Aunque ni siquiera en Nueva York es oro todo lo que reluce.
—A usted, como arquitecto, ¿qué le parece la recreación de Fuentidueña en The Cloisters?
—¿Qué me parece a mí…? Un fake —opina Cortés.
La diferencia actual en la concepción del patrimonio entre España y Estados Unidos es un hecho. “Hasta cierto punto es lógico, ellos no tienen la cultura de las piedras mientras que yo, por ejemplo, he jugado de niño entre los Toros de Guisando”, compara el especialista Luis Cortés, quien actualmente elabora un catálogo de propuestas para mejorar la puesta en escena de ese “falso” San Martín en The Cloisters. “Hay varias cuestiones que resolver: las piedras antiguas no pueden tocar las nuevas, la iluminación es de los años sesenta y no se ha renovado…”, ejemplifica. Aunque quizá es la cubierta el elemento que más desentona. “En mi opinión, deberían sustituirla por una estructura de par e hilera, como la que hay en la sinagoga del Tránsito de Toledo, que casa mucho mejor con la construcción medieval española”, argumenta.
En riesgo de derrumbe
Arranca el mes de octubre en Fuentidueña y los primeros fríos del otoño golpean el cerro donde se alzan las ruinas de San Martín, apenas un par de lienzos desdibujados por la erosión y la silueta cansada de la antigua espadaña. Hace exactamente 64 años, el arquitecto Alejandro Ferrant y su cuadrilla de operarios traída de Galicia se encontraron con el mismo panorama, junto a una excepcional cabecera por desmontar, que milagrosamente conservaba las esculturas románicas en el interior del presbiterio. Entonces, la población local recibió con cierta reticencia el operativo, que incluso tuvo que escuchar las amenazas radiadas por una emisora clandestina.

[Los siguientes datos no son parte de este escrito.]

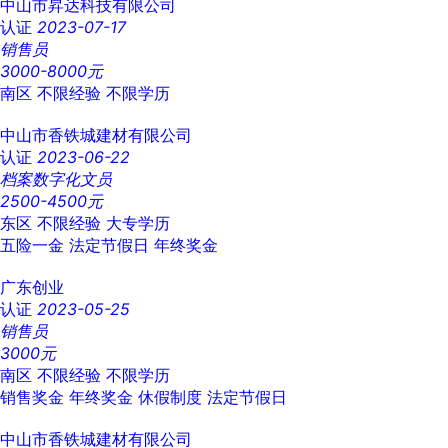
中山市昇达科技有限公司
认证
2023-07-17
销售员
3000-8000元
南区
不限经验
不限学历
中山市香铁城建材有限公司
认证
2023-06-22
档案数字化文员
2500-4500元
东区
不限经验
大专学历
五险一金
法定节假日
年终奖金
广东创业
认证
2023-05-25
销售员
3000元
南区
不限经验
不限学历
销售奖金
年终奖金
休假制度
法定节假日
中山市香铁城建材有限公司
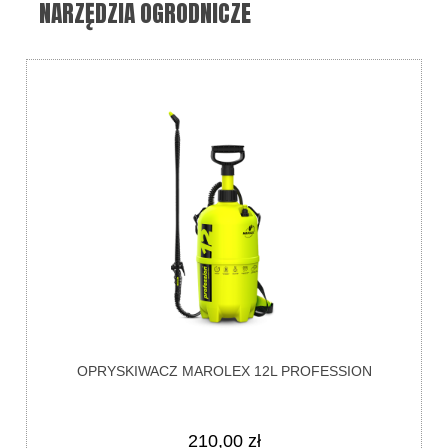
NARZĘDZIA OGRODNICZE
OPRYSKIWACZ MAROLEX 12L PROFESSION
210,00 zł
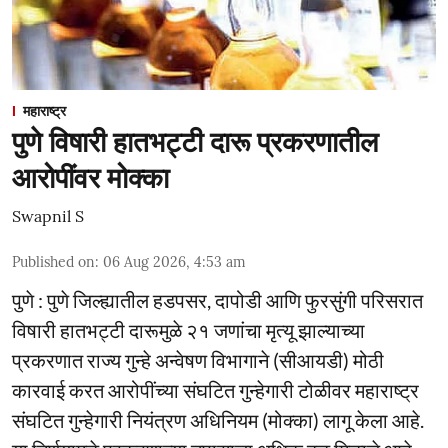
महाराष्ट्र
पुणे विषारी हातभट्टी दारू प्रकरणातील
आरोपींवर मोक्का
Swapnil S
Published on
:
06 Aug 2026, 4:53 am
पुणे : पुणे जिल्ह्यातील हडपसर, दापोडी आणि फुरसुंगी परिसरात
विषारी हातभट्टी दारूमुळे २१ जणांचा मृत्यू झाल्याच्या
प्रकरणात राज्य गुन्हे अन्वेषण विभागाने (सीआयडी) मोठी
कारवाई करत आरोपींच्या संघटित गुन्हेगारी टोळीवर महाराष्ट्र
संघटित गुन्हेगारी नियंत्रण अधिनियम (मोक्का) लागू केला आहे.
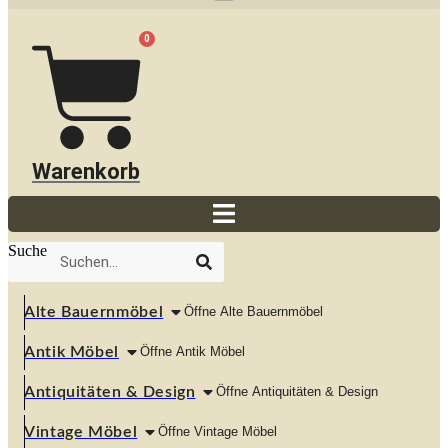
0
Warenkorb
Suche
Alte Bauernmöbel
Öffne Alte Bauernmöbel
Antik Möbel
Öffne Antik Möbel
Antiquitäten & Design
Öffne Antiquitäten & Design
Vintage Möbel
Öffne Vintage Möbel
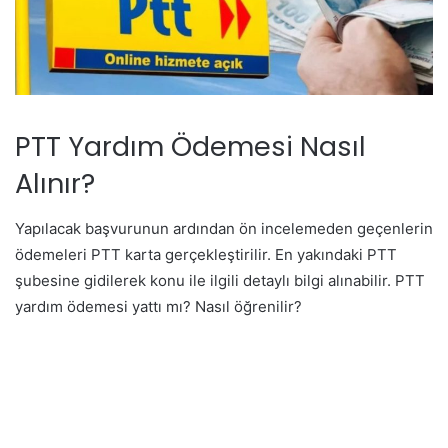
PTT Yardım Ödemesi Nasıl
Alınır?
Yapılacak başvurunun ardından ön incelemeden geçenlerin
ödemeleri PTT karta gerçekleştirilir. En yakındaki PTT
şubesine gidilerek konu ile ilgili detaylı bilgi alınabilir. PTT
yardım ödemesi yattı mı? Nasıl öğrenilir?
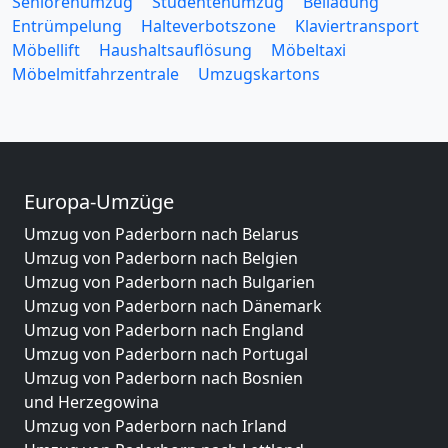
Seniorenumzug
Studentenumzug
Beiladung
Entrümpelung
Halteverbotszone
Klaviertransport
Möbellift
Haushaltsauflösung
Möbeltaxi
Möbelmitfahrzentrale
Umzugskartons
Europa-Umzüge
Umzug von Paderborn nach Belarus
Umzug von Paderborn nach Belgien
Umzug von Paderborn nach Bulgarien
Umzug von Paderborn nach Dänemark
Umzug von Paderborn nach England
Umzug von Paderborn nach Portugal
Umzug von Paderborn nach Bosnien
und Herzegowina
Umzug von Paderborn nach Irland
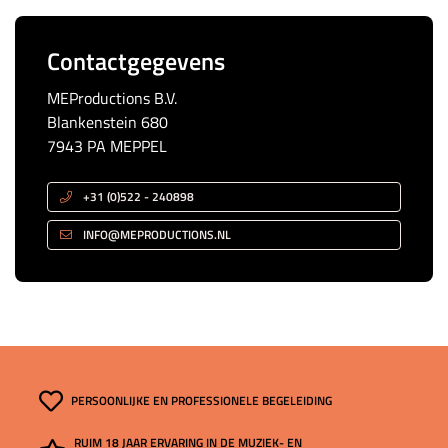
Contactgegevens
MEProductions B.V.
Blankenstein 680
7943 PA MEPPEL
+31 (0)522 - 240898
INFO@MEPRODUCTIONS.NL
PERSOONLIJKE EN PROFESSIONELE BEGELEIDING
RUIM 18 JAAR ERVARING IN DE MUZIEK- EN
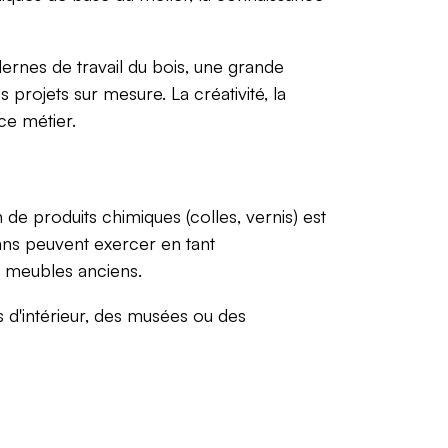
ernes de travail du bois, une grande
s projets sur mesure. La créativité, la
ce métier.
 de produits chimiques (colles, vernis) est
sans peuvent exercer en tant
de meubles anciens.
s d'intérieur, des musées ou des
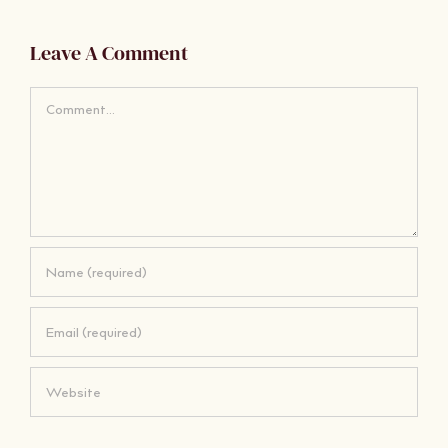
Leave A Comment
Comment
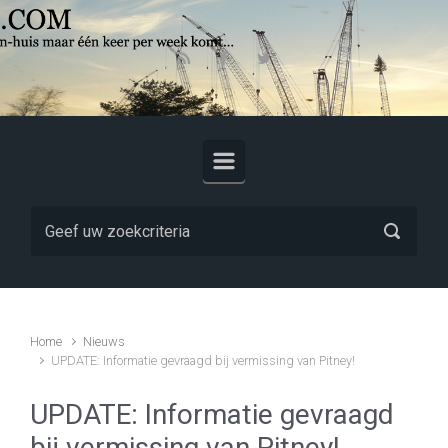
Skip to main content
Home
Nieuws
UPDATE: Informatie gevraagd bij vermissing van Pitney!
UPDATE: Informatie gevraagd
bij vermissing van Pitney!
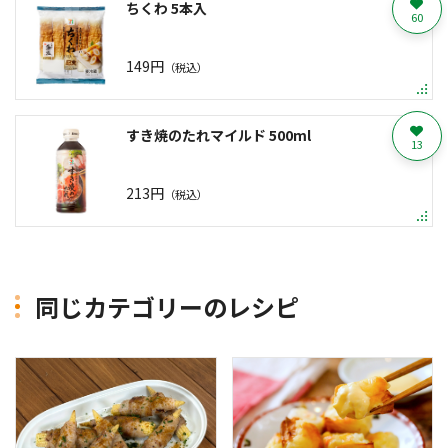
ちくわ 5本入
60
149円
（税込）
すき焼のたれマイルド 500ml
13
213円
（税込）
同じカテゴリーのレシピ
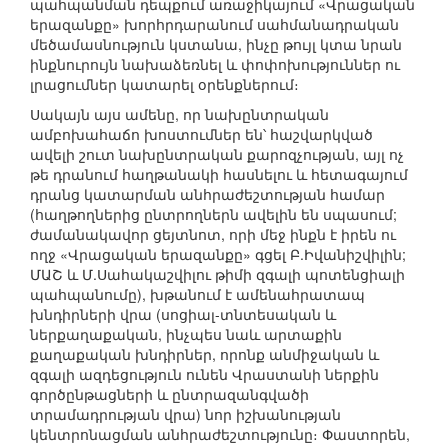
պահպանման դեպքում առաջիկայում «Վրացական
երազանքը» խորհրդարանում սահմանադրական
մեծամասնություն կստանա, ինչը թույլ կտա նրան
ինքնուրույն նախաձեռնել և փոփոխություններ ու
լրացումներ կատարել օրենքներում։
Սակայն այս ամենը, որ նախընտրական
ամբոխահաճո խոստումներ են՝ հաշվարկված
ավելի շուտ նախընտրական քարոզչության, այլ ոչ
թե դրանում հաղթանակի հասնելու և հետագայում
դրանց կատարման անհրաժեշտության համար
(հաղթողներից ընտրողներն ավելին են սպասում;
ժամանակավոր ցեյտնոտ, որի մեջ ինքն է իրեն ու
ողջ «Վրացական երազանքը» գցել Բ.Իվանիշվիլին;
ՄԱՇ և Մ.Սահակաշվիլու թիմի զգալի պոտենցիալի
պահպանումը), խթանում է ամենահրատապ
խնդիրների վրա (սոցիալ-տնտեսական և
ներքաղաքական, ինչպես նաև արտաքին
քաղաքական խնդիրներ, որոնք անմիջական և
զգալի ազդեցություն ունեն Վրաստանի ներքին
գործընթացների և ընտրազանգվածի
տրամադրության վրա) նոր իշխանության
կենտրոնացման անհրաժեշտությունը։ Փաստորեն,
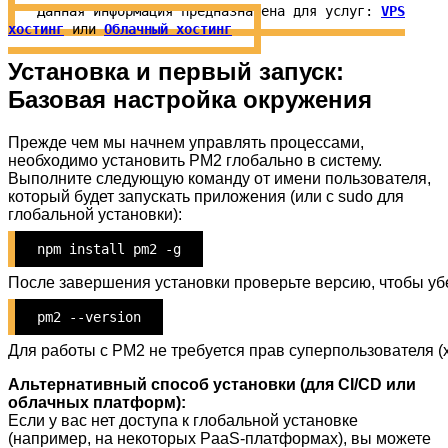
Данная информация предназначена для услуг:
VPS
хостинг
или
Облачный хостинг
Установка и первый запуск:
Базовая настройка окружения
Прежде чем мы начнем управлять процессами,
необходимо установить PM2 глобально в систему.
Выполните следующую команду от имени пользователя,
который будет запускать приложения (или с sudo для
глобальной установки):
npm install pm2 -g
После завершения установки проверьте версию, чтобы уб
pm2 --version
Для работы с PM2 не требуется прав суперпользователя (
Альтернативный способ установки (для CI/CD или
облачных платформ):
Если у вас нет доступа к глобальной установке
(например, на некоторых PaaS-платформах), вы можете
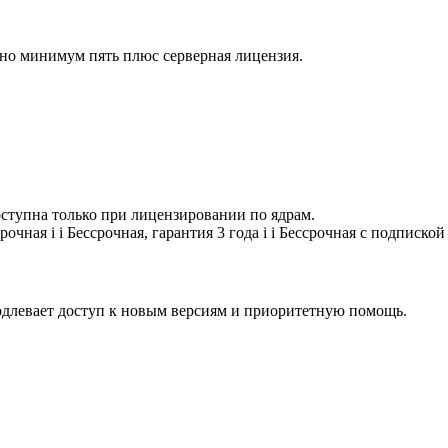
жно минимум пять плюс серверная лицензия.
оступна только при лицензировании по ядрам.
срочная
i
i
Бессрочная, гарантия 3 года
i
i
Бессрочная с подпиской
одлевает доступ к новым версиям и приоритетную помощь.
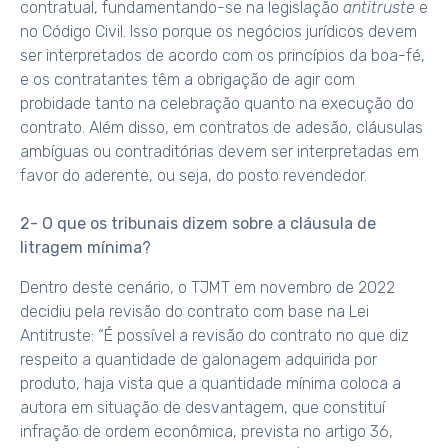
contratual, fundamentando-se na legislação
antitruste
e
no Código Civil. Isso porque os negócios jurídicos devem
ser interpretados de acordo com os princípios da boa-fé,
e os contratantes têm a obrigação de agir com
probidade tanto na celebração quanto na execução do
contrato. Além disso, em contratos de adesão, cláusulas
ambíguas ou contraditórias devem ser interpretadas em
favor do aderente, ou seja, do posto revendedor.
2- O que os tribunais dizem sobre a cláusula de
litragem mínima?
Dentro deste cenário, o TJMT em novembro de 2022
decidiu pela revisão do contrato com base na Lei
Antitruste: “É possível a revisão do contrato no que diz
respeito a quantidade de galonagem adquirida por
produto, haja vista que a quantidade mínima coloca a
autora em situação de desvantagem, que constituí
infração de ordem econômica, prevista no artigo 36,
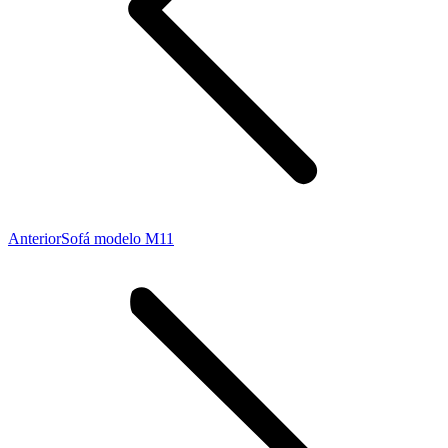
Proyecto
Anterior
Sofá modelo M11
anterior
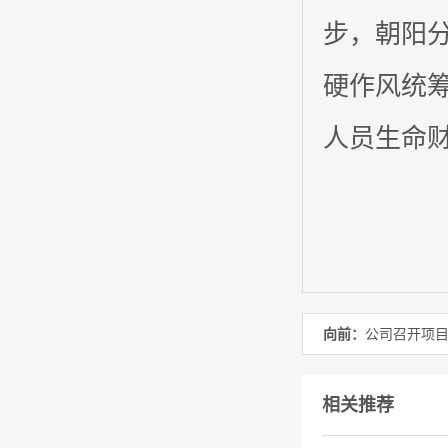
步，朝阳
硬作风统
人员生命
向前：
公司召开项
相关推荐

El recelo inicial acabó por disiparse. Sin hoteles en un radio de muchos kilómetros, los operarios se alojaron durante aquel invierno en las casas de los propios vecinos. Incluso algunos de ellos –hoy ya fallecidos– colaboraron en tareas básicas, como suministrar el agua a los obreros. Cuando se hubo cargado la última caja en el camión, anfitriones y forasteros celebraron la especial relación que se había ido tejiendo a lo largo de meses con una fiesta donde, dicen, no faltó ni la música de gramola. Hoy esas melodías lejanas se han convertido allí arriba en un silencio solo roto por nuevos desprendimientos. “Lo que está en pie terminará cayéndose por completo”, auguran los expertos. Aún hay tiempo para encontrar un nuevo motivo, una chispa que impulse los actos de homenaje y que ayude a cerrar la herida de San Martín.